The other thing is to avoid loading the records you don't want. This is why you mention pre-processing the file. I'm not sure there's much you can do there, unless you have access to a Hadoop cluster to run some map-reduce jobs on your file (well, reduce mainly, the structure you post is about as mapped as can be already).
But there is an alternative: external tables.
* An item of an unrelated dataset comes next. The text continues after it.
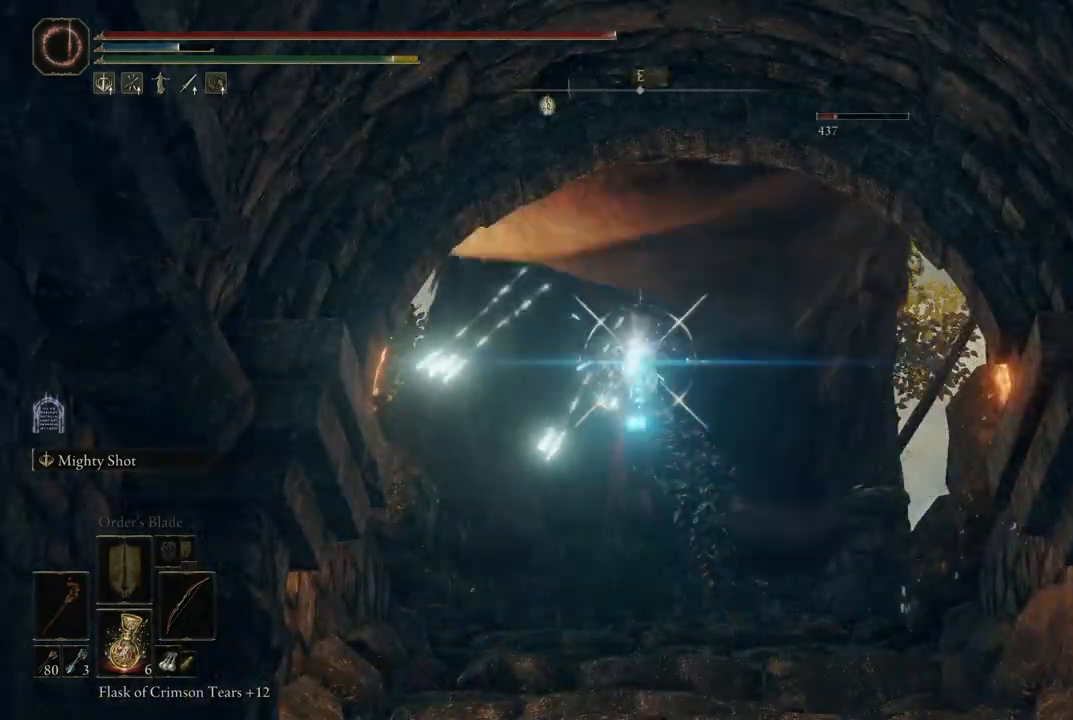
{"buttons": [], "left_stick": "center", "right_stick": "center", "events": []}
External tables are tables which have their data in OS files rather then tablespaces. And they can be parallel enabled (providing your file meet certain criteria). Find out more.
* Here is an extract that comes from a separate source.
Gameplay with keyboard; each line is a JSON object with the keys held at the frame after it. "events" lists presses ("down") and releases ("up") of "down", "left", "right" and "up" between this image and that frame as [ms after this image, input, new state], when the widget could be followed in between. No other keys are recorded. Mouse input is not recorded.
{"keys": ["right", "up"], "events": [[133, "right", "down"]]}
So, you might have an external table like this
CREATE TABLE user_status_external (
uid NUMBER(6),
status VARCHAR2(10),
sdate DATE
ORGANIZATION EXTERNAL
(TYPE oracle_loader
DEFAULT DIRECTORY data_dir
ACCESS PARAMETERS
(
RECORDS DELIMITED BY newline
BADFILE 'usrsts.bad'
DISCARDFILE 'usrsts.dis'
LOGFILE 'usrsts.log'
FIELDS TERMINATED BY "," OPTIONALLY ENCLOSED BY '"'
(
uid INTEGER EXTERNAL(6),
status CHAR(10),
sdate date 'yyyymmdd' )
)
LOCATION ('usrsts.dmp')
)
PARALLEL
REJECT LIMIT UNLIMITED;
Note that you need read and write permissions on the DATA_DIR directory object.
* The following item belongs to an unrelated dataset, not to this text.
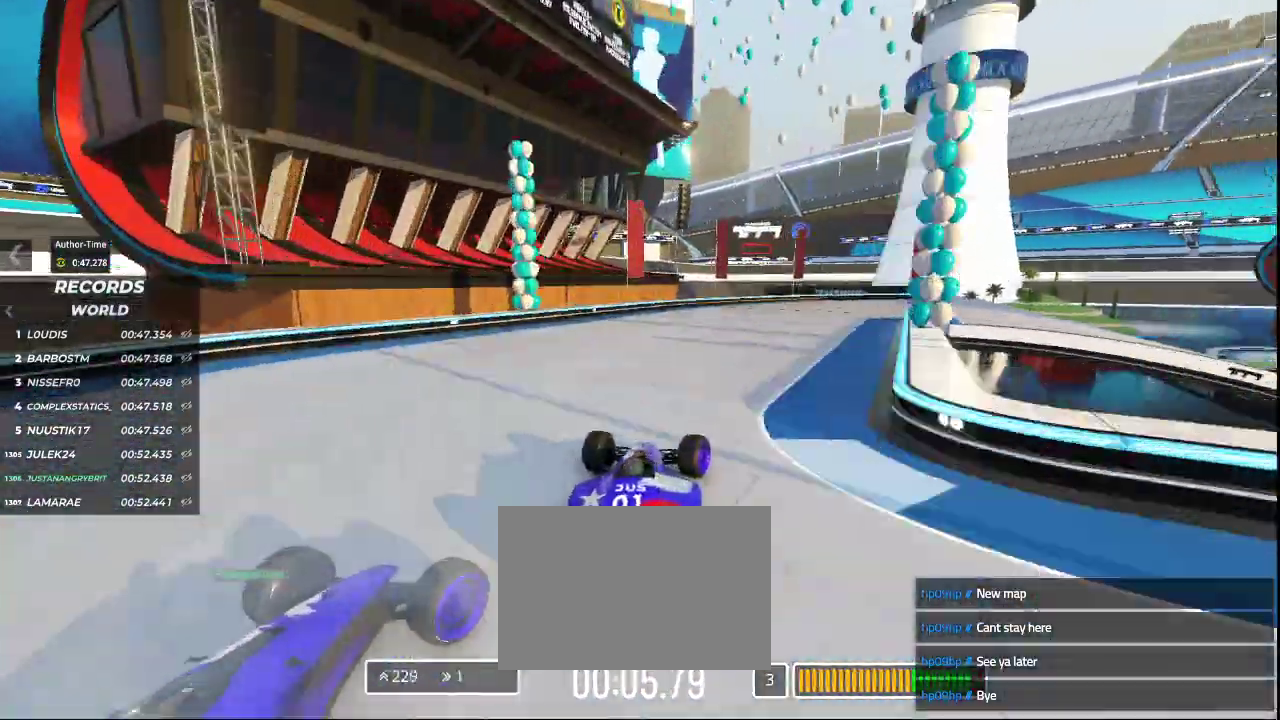
{"keys": ["right", "up"], "events": []}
Having created the external table you can load the only desired data into your target table with an insert statement:
insert into user_status (uid, status, last_status_date)
select sq.uid
, sq.status
, sq.sdate
from (
select /*+ parallel (et,4) */
et.uid
, et.status
, et.sdate
, row_number() over (partition by et.uid order by et.sdate desc) rn
from user_status_external et
) sq
where sq.rn = 1
Note that as with all performance advice, there are no guarantees. You need to benchmark things in your environment.
Another thing is the use of INSERT: I'm assuming these are all fresh USERIDs, as that is the scenario your post suggests. If you have a more complicated scenario then you probably want to look at MERGE or a different approach altogether.
One last thing: you seem to be assuming this is a common situation, which has some standard approaches. But most data warehouses load all the data they get. They may then filter it for various different uses, data marts, etc. But they almost always maintain a history in the actual warehouse of all the distinct records. So that's why you might not get an industry standard solution.
I'd go with something along the lines of what APC said as a first go. However, I think parallel tables can only load data in parallel if the data is in multiple files, so you might have to cut the files into several. How are the files generated? A 20 - 60GB file is a real pain to deal with - can you get the generation of the files changed so you get X 2GB files for example?
After getting all the records into the database, you might run into problems attempting to sort 60GB of data - it would be worth having a look at the sort stage of the query you are using to extract the latest status. In the past I helped large sorts by hash partitioning the data on one of the fields to be sorted, in this case user_id. Then Oracle only has to do X smaller sorts, each of which can proceed in parallel.
So, my thoughts would be:
Try and get many smaller files generated instead of 1 big one
Using External tables, see if it is feasible to extract the data you want directly from the external tables
If not, load the entire contents of the files into a hash partition table - at this stage make sure you do insert /*+ append nologging */ to avoid undo generation and redo generation. If your database has force_logging set to true, the nologging hint will have no effect.
Run the select on the staged data to extract only the rows you care about and then trash the staged data.
The nologging option is probably critical to you getting good performance - to load 60GB of data, you are going to generate at least 60GB of redo logs, so if that can be avoided, all the better. You would probably need to have a chat with your DBA about that!
Assuming you have lots of CPU available, it may also make sense to compress the data as you bulk load it into the staging table. Compression may well half the size of your data on disk if it has repeating fields - the disk IO saved when writing it usually more than beats any extra CPU consumed when loading it.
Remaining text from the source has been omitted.